Insight-based Service Innovations | Techsauce

Insight-based Service Innovations

By     Carmen lam Chief Customer Officer, Ananda Development

Service innovation in the digital era can take many forms. At the most basic level, it could result in a transformation of processes to make a company’s existing service offerings more responsive and timely for the target customer; on another level, it could mean novel service offerings made possible by new insight into existing customer needs and wants; and for others, it can provide a platform to bring about wholesale transformation of organizations with new business models that cater to new customers and new needs. 

Service innovation

Superior insight based on data

A common thread linking these use cases is the enhanced capability through digital tools and processes to harness the power of data to produce insight that create better service solutions and higher customer satisfaction. Microsoft said in their 2018 State of Customer Service Report that 59% of customers have higher expectations for customer service today compared to one year ago while 95% said that customer service is important to their choice of and loyalty to a brand. In the current omni-channel world, customers expect seamless and quality experiences through any channel, medium and device of their choice, anytime and anywhere, from their preferred brands. Service providers need to respond by better utilization of data to gain insight on their customers to improve customer communication and servicing. To achieve that, it is critical to apply the right technological solution but even more importantly, the solution design and implementation must be done based on the type of information or analytical outcome that is desired.  

Making sense of customer data – personas, segments and need-states 

Many organizations today still face data lakes and are unable to utilize them properly due to legacy systems and integration issues. However, even for organizations that have integrated data solutions, users may sometimes be confused by what is the right approach to synthesize and utilize data.  A simple example is understanding when to use segments vs. personas vs. need-states. 

Segments, personas and need-states can all be derived from processing and analyzing customer demographic, psychographic, geographic, behavioral, usage and experience data. This can be done with simple reporting and visualization tools but can also be supplemented by more sophisticated research and analytical tools such as regression and choice techniques.  However, the three representations of customer data provide totally different views and insight for users and should not be confused.  

Simply put, a market segment is a sub-group of a bigger group of customers that share common characteristics such as geographic location, buying channel or purchasing power. For example, baby boomers or American visitors to Thailand are market segments. Segments are usually created to help a business do marketing or customer management more efficiently. 

A persona is a fictitious character to represent different types of users of a service or product to help an organization better understand customer objectives, experiences and behaviors. For example, a product development executive can create the persona of a working mother in a big city by describing typical motivations, aspirations, habits and daily routines of people in such a role. The descriptions are usually the result of summarizing and generalizing information from existing databases or market research of real people. 
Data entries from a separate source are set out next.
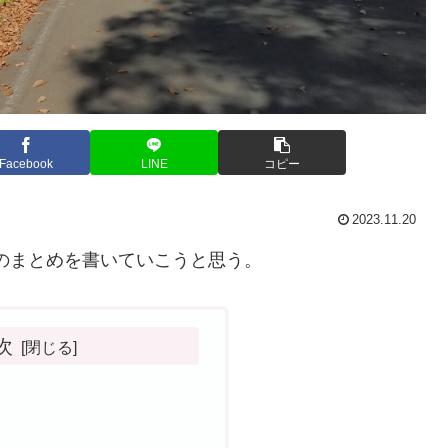
Facebook
LINE
コピー
2023.11.20
旅のまとめを書いていこうと思う。
次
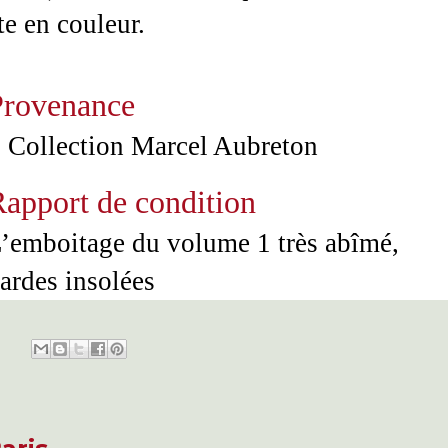
te en couleur.
Provenance
 Collection Marcel Aubreton
apport de condition
’emboitage du volume 1 très abîmé,
ardes insolées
A need-state focuses on the context and motivational drivers under which a service or a product is purchased or used and is good for zeroing in on specific usage occasions. Examples of need-states for a foodservice operator could be people ”who don’t feel like cooking” or those “who are celebrating a special occasion”.  

As such, market segments are high level broad categories of customers and are commonly used to optimize marketing, advertising and pricing efforts. Personas help organizations understand their customers’ purchase or usage objectives, pain points and desires, and support customer journey mapping to remove friction, to develop more holistic product offerings and to design more seamless purchase paths. Need-states focus on purchase drivers for each specific purchase occasion. This means that a single consumer can have multiple need-states and need to be communicated with and handled in different ways based on the need-solution context. 

If segments are formulated to improve marketing effectiveness, and personas are created to make customer journeys seamless, then need-states are identified to ensure service and product offerings that are relevant to the customer at that moment in time. 

As technology becomes more ubiquitous and customer expectations continue to grow, delivering the same consistent experience through every customer contact is no longer enough. Organizations need to look beyond demographics and psychographics, and be able to consolidate and interpret much more, including usage and experience records and other relevant data points, to generate useful insight that can predict and support each service encounter or need-state in order to achieve personalization and contextualization.

Start with the end in mind

The technology is important, but it is more than the technology. To support service innovations, more needs to be done with customer data to ensure the right insight for the right job. Customers do not care about the technology or the processes; they care about how they are treated, and how they are valued as individuals. Service innovation in the digital era requires users to have the end in mind in order to design and manage the right technological solutions that can help them create more personalization and relevance for the customer.   

Professor Scott Galloway, the founder of L2, said in a recent blog that success in the services industries is a function of relationship development. Indeed, customer relationship development is more than smiling and being nice to customers. It’s about knowing customers’ likes and dislikes, their needs and wants, the buying occasion and purchase drivers in order to win in the battle for their hearts, minds and wallets.